▶ Problem A
Pull out every line of the records that contains the string "text".

• ©
  • Sam Churchill

Jeanette Winterson

Born:
  • Manchester, England
Agents:
  • William Morris Agency (Suzanne Gluck)

Biography

Novelist Jeanette Winterson was born in Manchester, England in 1959.

She was adopted and brought up in Accrington, Lancashire, in the north of England. Her strict Pentecostal Evangelist upbringing provides the background to her acclaimed first novel, Oranges Are Not the Only Fruit, published in 1985. She graduated from St Catherine's College, Oxford, and moved to London where she worked as an assistant editor at Pandora Press.

She is a regular contributor of reviews and articles to many newspapers and journals and has a regular column published in The Guardian.

One of the most original voices in British fiction to emerge during the 1980s, Jeanette Winterson was named as one of the 20 'Best of Young British Writers' in a promotion run jointly between the literary magazine Granta and the Book Marketing Council.

▶ Given records
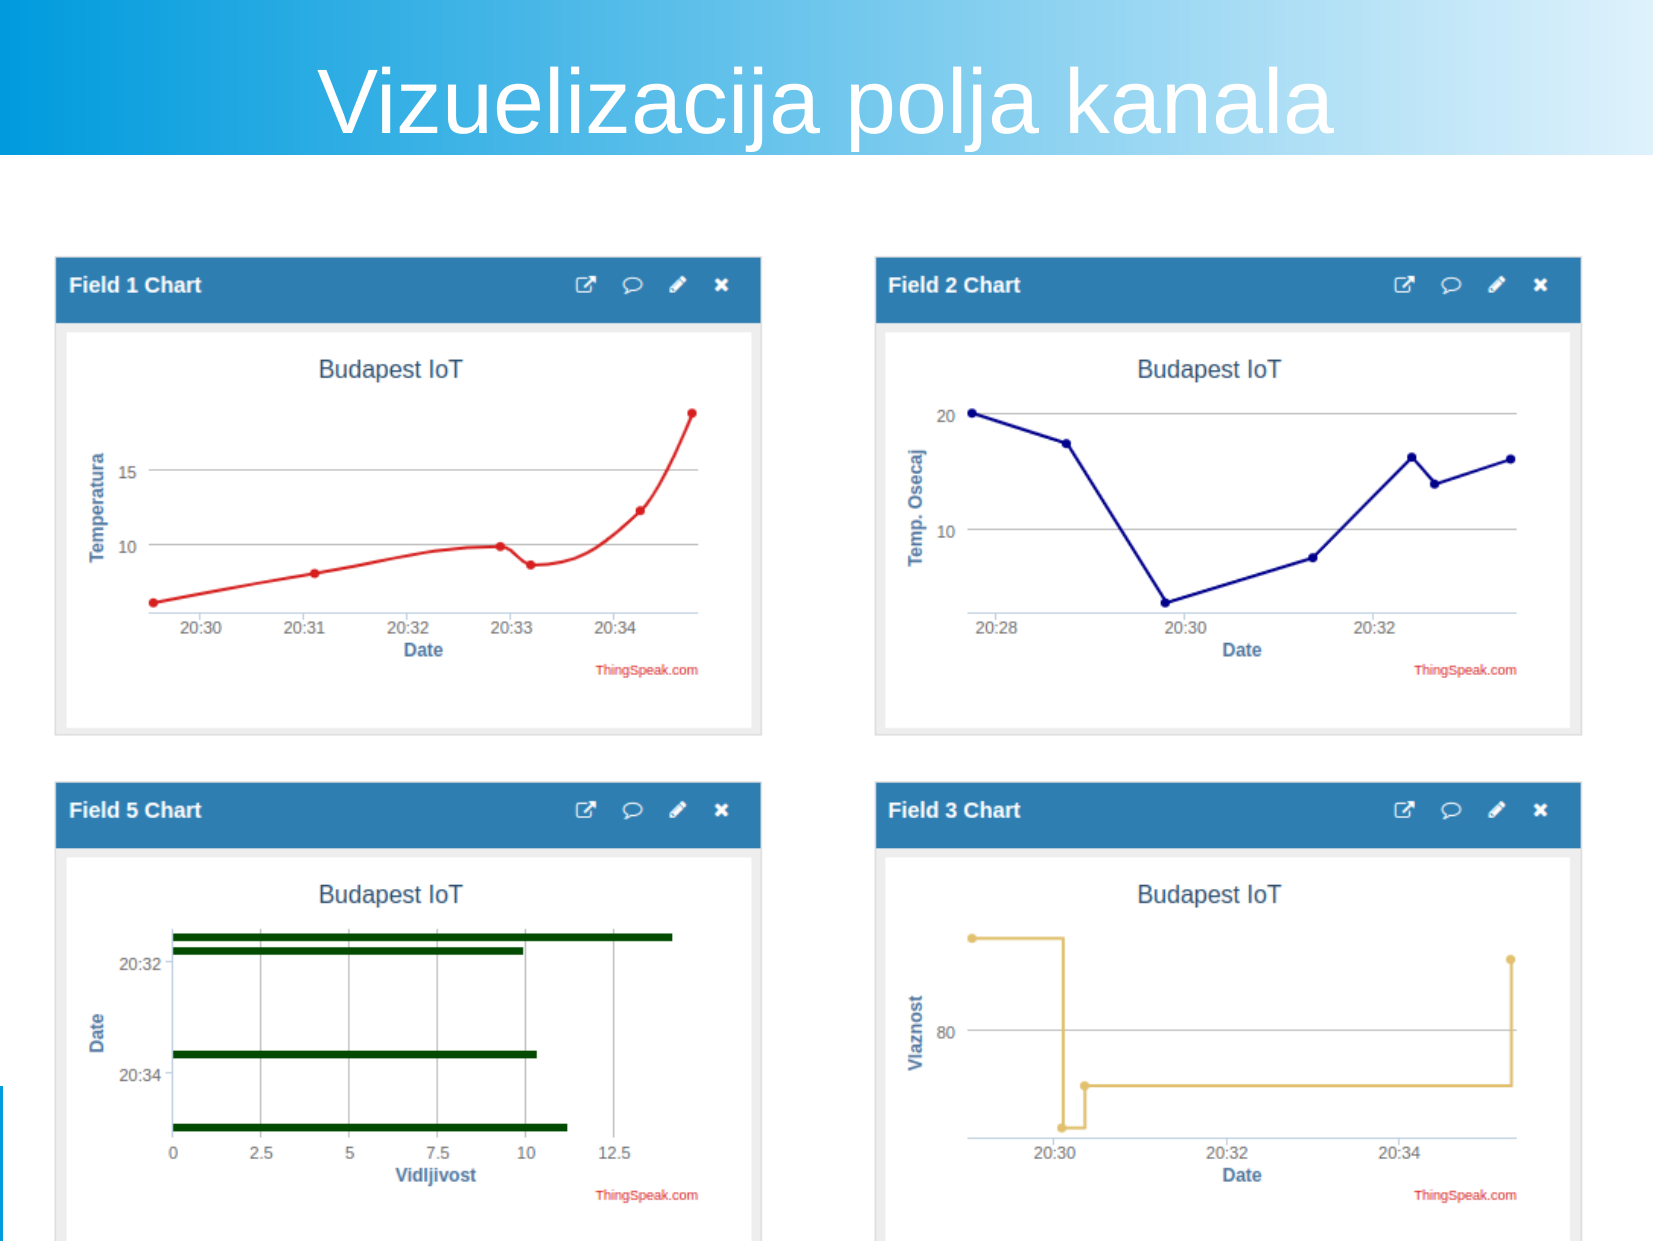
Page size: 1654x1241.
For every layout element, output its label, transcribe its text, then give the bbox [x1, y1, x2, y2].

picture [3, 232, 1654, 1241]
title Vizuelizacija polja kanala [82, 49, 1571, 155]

...

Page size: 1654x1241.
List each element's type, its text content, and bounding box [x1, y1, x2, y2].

==

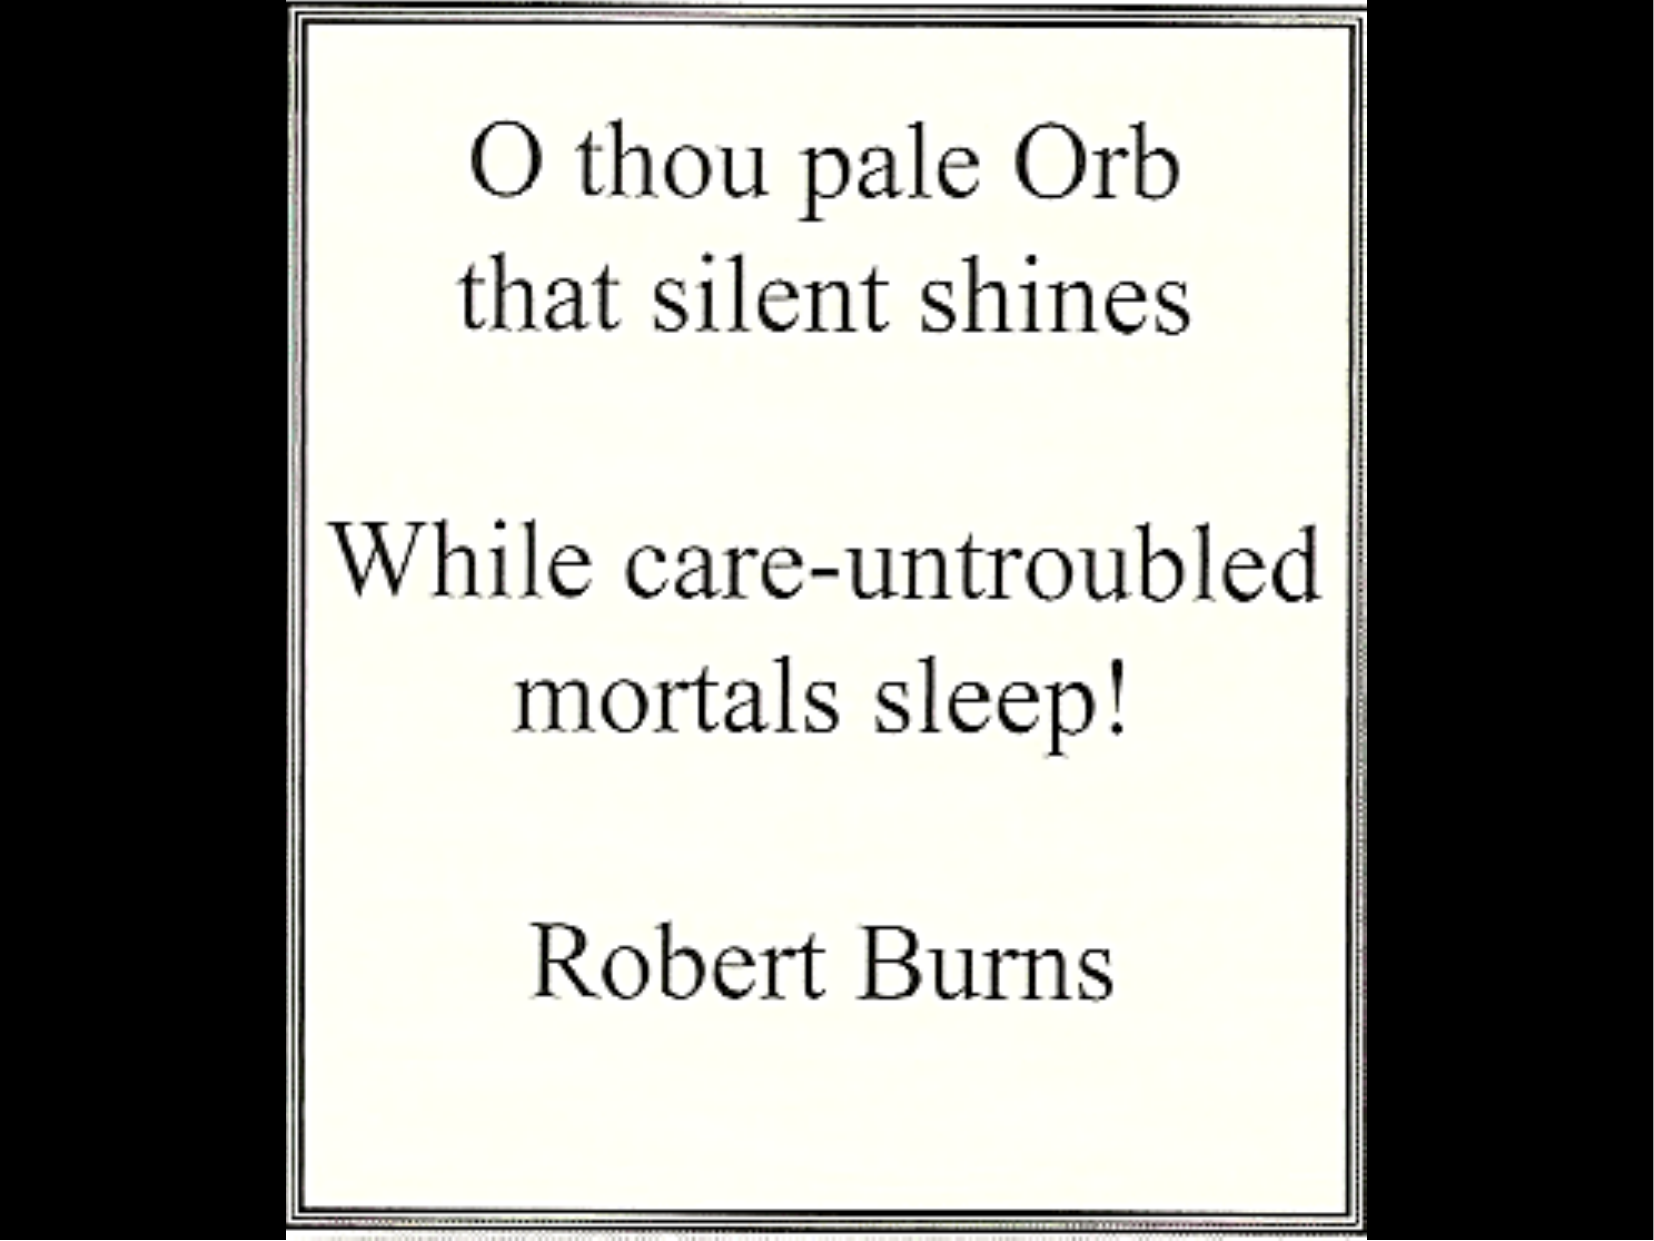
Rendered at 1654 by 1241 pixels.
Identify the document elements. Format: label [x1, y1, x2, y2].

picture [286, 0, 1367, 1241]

▶ Problem B
Output the entire Jeanette Winterson biography above, word for word.

▶ Task output A
For every layout element, output its label, transcribe its text, then give the bbox [x1, y1, x2, y2].
List each element's type, its text content, and bounding box [x1, y1, x2, y2].

▶ Task output B
• ©
  • Sam Churchill

Jeanette Winterson

Born:
  • Manchester, England
Agents:
  • William Morris Agency (Suzanne Gluck)

Biography

Novelist Jeanette Winterson was born in Manchester, England in 1959.

She was adopted and brought up in Accrington, Lancashire, in the north of England. Her strict Pentecostal Evangelist upbringing provides the background to her acclaimed first novel, Oranges Are Not the Only Fruit, published in 1985. She graduated from St Catherine's College, Oxford, and moved to London where she worked as an assistant editor at Pandora Press.

She is a regular contributor of reviews and articles to many newspapers and journals and has a regular column published in The Guardian.

One of the most original voices in British fiction to emerge during the 1980s, Jeanette Winterson was named as one of the 20 'Best of Young British Writers' in a promotion run jointly between the literary magazine Granta and the Book Marketing Council.